Il linguaggio e la conoscenza: come costruiamo il nostro mondo
Il
linguaggio e la conoscenza: come costruiamo il nostro mondo
Di Antonio
Bruno
Ci avete mai
pensato? La maggior parte di noi vive ogni giorno come se la realtà fosse una
cosa fissa, qualcosa che c'è lì fuori, indipendente da noi, che dobbiamo solo
imparare a conoscere. Ma che succederebbe se vi dicessi che non è così
semplice? Se non ci fosse l’altro, come direbbe il filosofo cinese Chuang-tsu,
non ci sarebbe nemmeno l'io. In altre parole, per sapere chi siamo, dobbiamo
confrontarci con gli altri. E questo processo di confronto passa attraverso
il linguaggio.
Immaginate
di entrare in una stanza buia, dove non c'è nessuno a dirvi cosa sta
succedendo. In quel momento, non sapreste nemmeno dove siete, cosa succede, chi
siete. Ecco, il linguaggio è un po' come una luce che accendiamo per capire
meglio noi stessi e il mondo. E quando parliamo, non facciamo solo un favore a
chi ci ascolta, ma anche a noi stessi, perché creiamo la nostra esperienza del
mondo. Le parole, in questo senso, non sono solo segni, ma strumenti per
costruire la realtà.
Questo è
quello che ci racconta Humberto Maturana, il mio Magister che ha
studiato come funziona la mente umana. Lui dice che ogni organismo è
"informazionalmente chiuso", cioè non possiamo conoscere il mondo
solo come è veramente. Noi vediamo il mondo attraverso i nostri occhi, filtrato
dalle esperienze che abbiamo vissuto, da ciò che ci hanno insegnato, dalle
parole che usiamo. La nostra conoscenza è costruita, non una copia
perfetta di qualcosa che esiste là fuori.
Fateci caso:
ogni volta che vediamo qualcosa, in realtà stiamo facendo delle scelte.
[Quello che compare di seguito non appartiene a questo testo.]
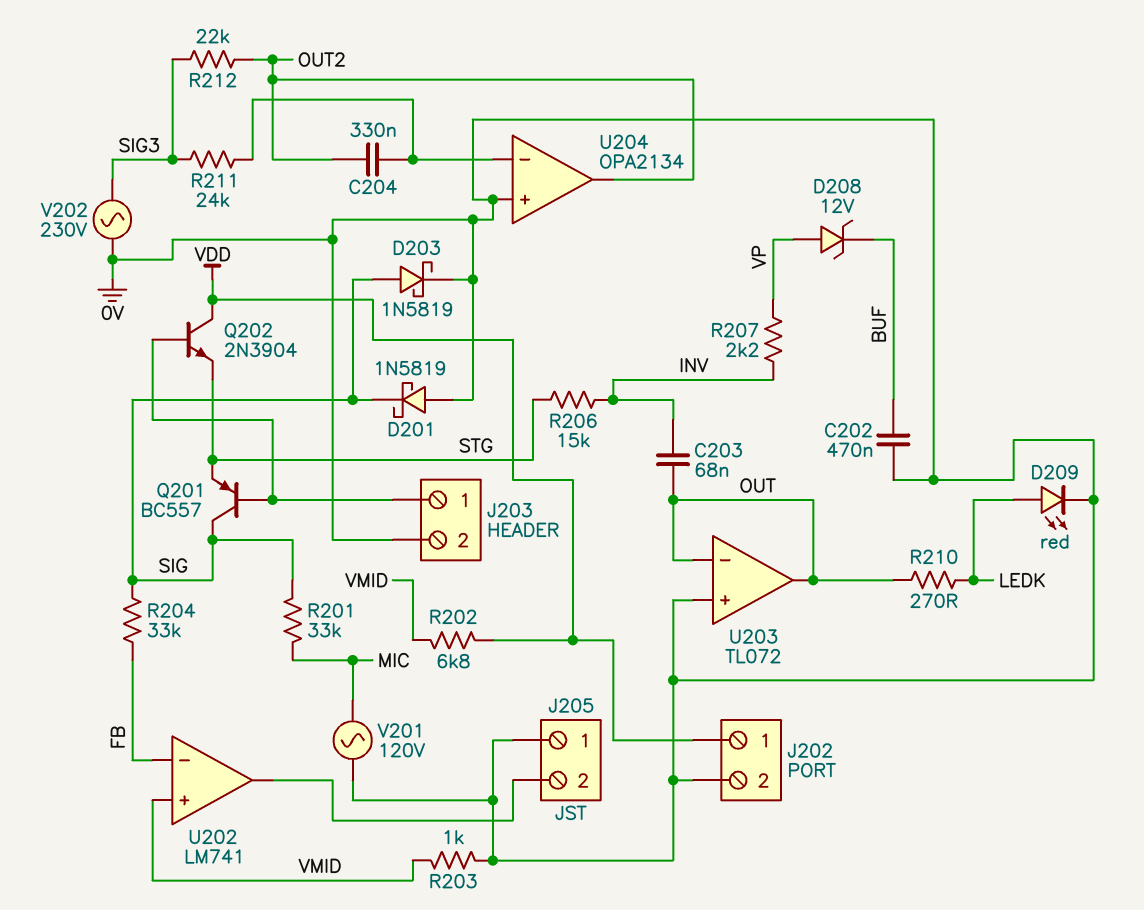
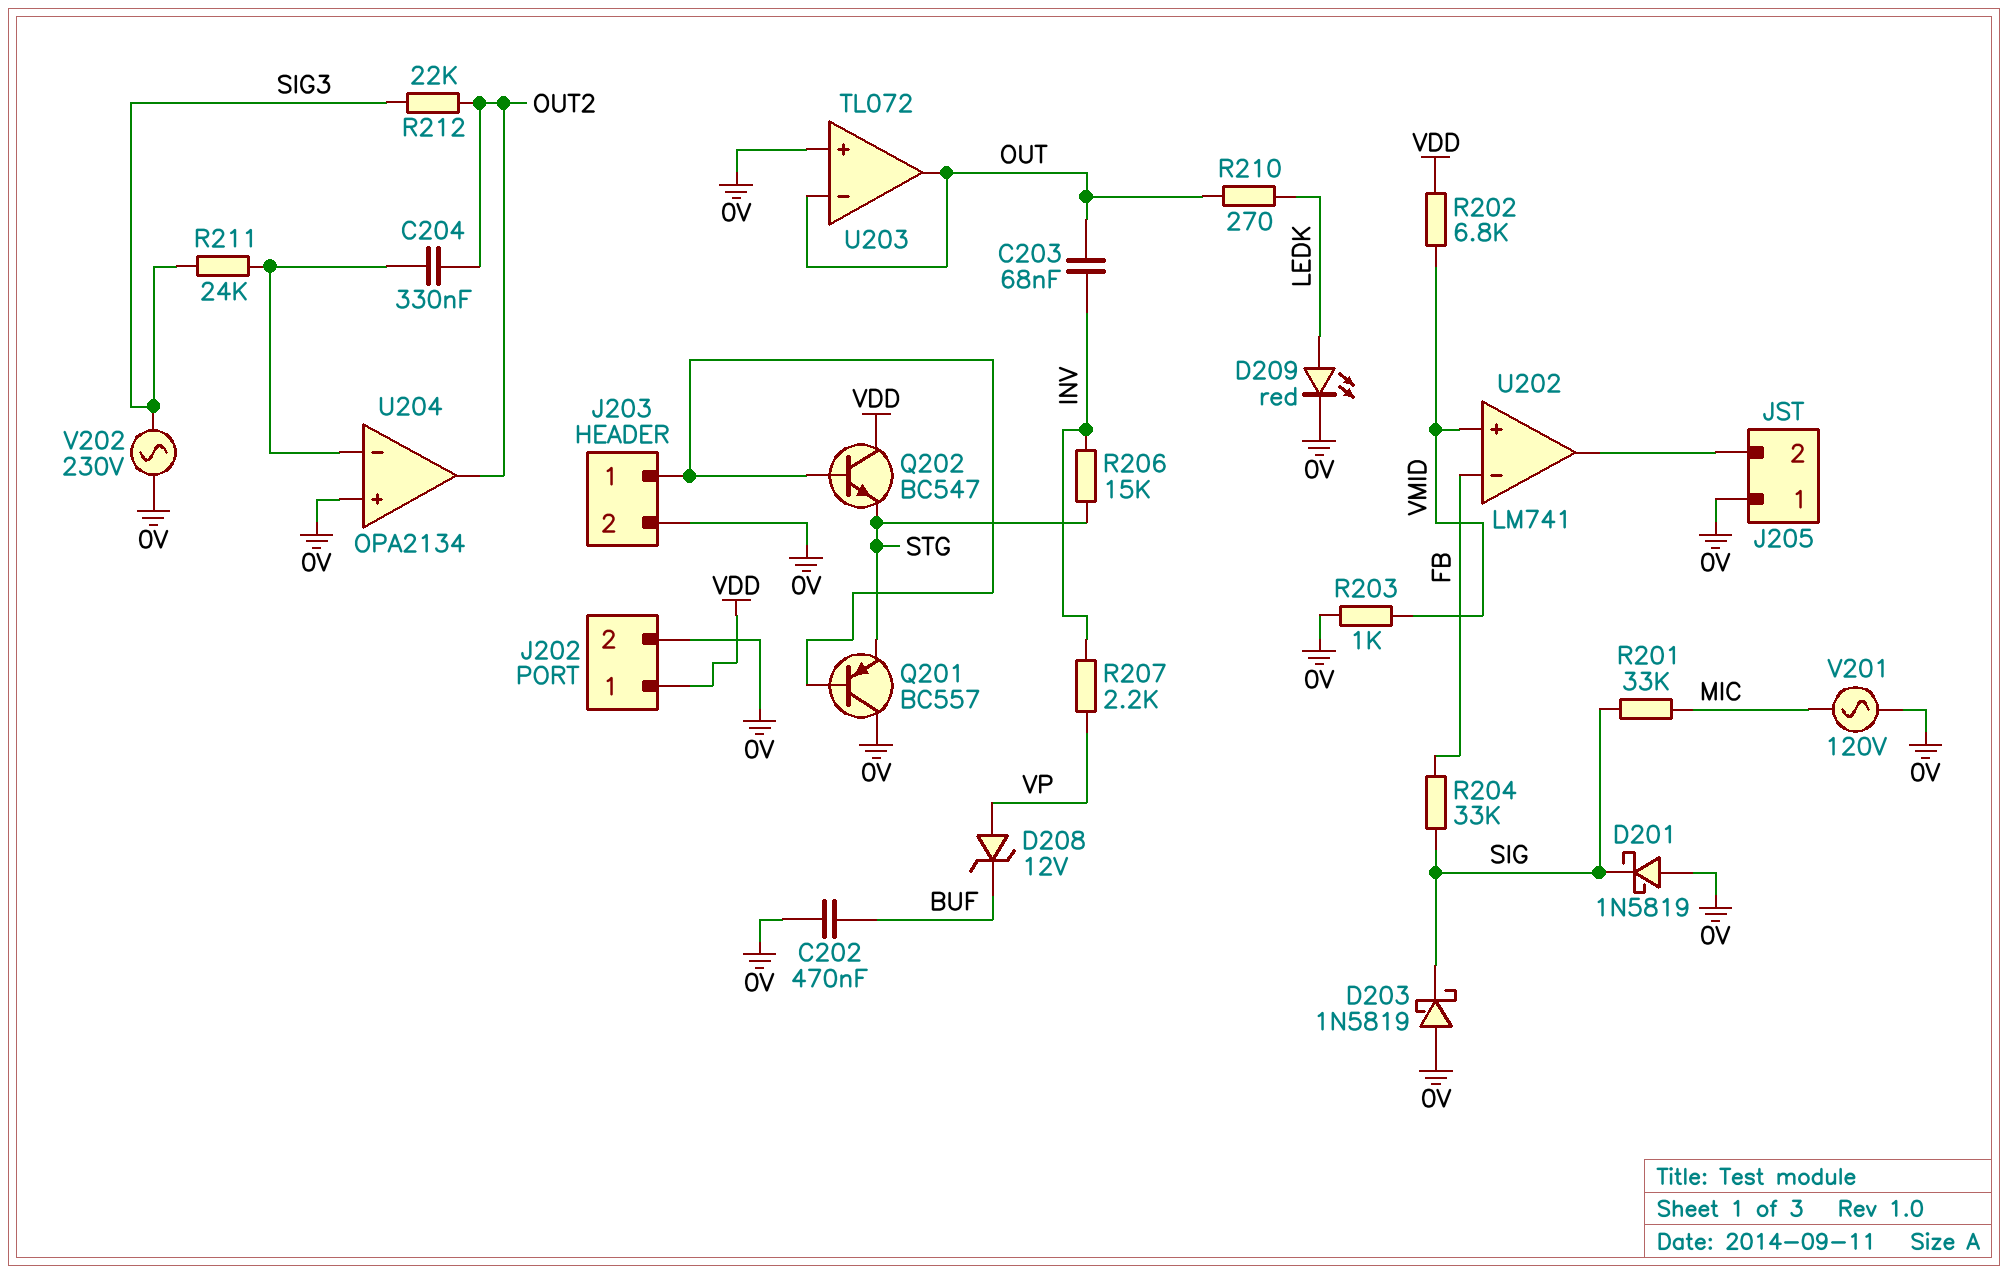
D203: schottky 1N5819 (A SIG, K 0V) -> schottky 1N5819 (A 0V, K SIG)
Q201: PNP BC557 (B J203/1, C SIG, E STG) -> PNP BC557 (B J203/1, C 0V, E STG)
Q202: NPN 2N3904 (B J203/1, C VDD, E STG) -> NPN BC547 (B J203/1, C VDD, E STG)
Immaginate di guardare una nuvola nel cielo. A qualcuno sembra una forma di
drago, ad altri un cuore, ad altri ancora un castello. Non c’è un drago, un
cuore o un castello davvero. C'è solo una nuvola, ma la nostra mente fa
delle distinzioni, ci dà dei significati. E questo processo di
"distinguerla" non è altro che un modo di costruire la realtà. Noi
non siamo mai passivi spettatori del mondo, ma costruttori attivi di ciò che
vediamo, ascoltiamo, tocchiamo.
Ora, se
pensiamo alla storia della filosofia, vediamo che ci sono stati molti pensatori
che ci hanno detto che la conoscenza deve essere oggettiva, cioè deve essere
indipendente da noi. Dobbiamo cercare la "verità" come se fosse
qualcosa di esterno, che non dipende da chi siamo o da come vediamo le cose. Ma
questi pensatori si sono scontrati con un grosso problema: è impossibile
conoscere tutto in modo assoluto. La verità non è mai una cosa che possiamo
afferrare senza il nostro punto di vista.
Per esempio, quando impariamo a fare qualcosa
di nuovo, non è che da subito conosciamo tutte le regole. Lo scopriamo facendo,
sbagliando, imparando, e così via. E questo è lo stesso principio che vale per
tutto: la conoscenza cresce con il tempo, insieme agli altri, attraverso
il linguaggio e le esperienze che viviamo.
In fondo,
non è forse così che impariamo davvero chi siamo? Non è forse attraverso le
parole degli altri, i discorsi, le esperienze condivise che facciamo il nostro
mondo? Ogni volta che parliamo, ogni volta che ci confrontiamo con un altro,
costruiamo insieme un significato, una verità che non è mai assoluta, ma sempre
in movimento, come noi.
Quindi, la
prossima volta che parli con un amico, non dimenticare che stai partecipando a
qualcosa di molto più grande di una semplice conversazione. Stai costruendo
insieme un pezzo di realtà, stai arricchendo il tuo modo di vedere il
mondo. E questo scambio continuo, fatto di parole e pensieri, è la chiave per
capire non solo gli altri, ma anche te stesso.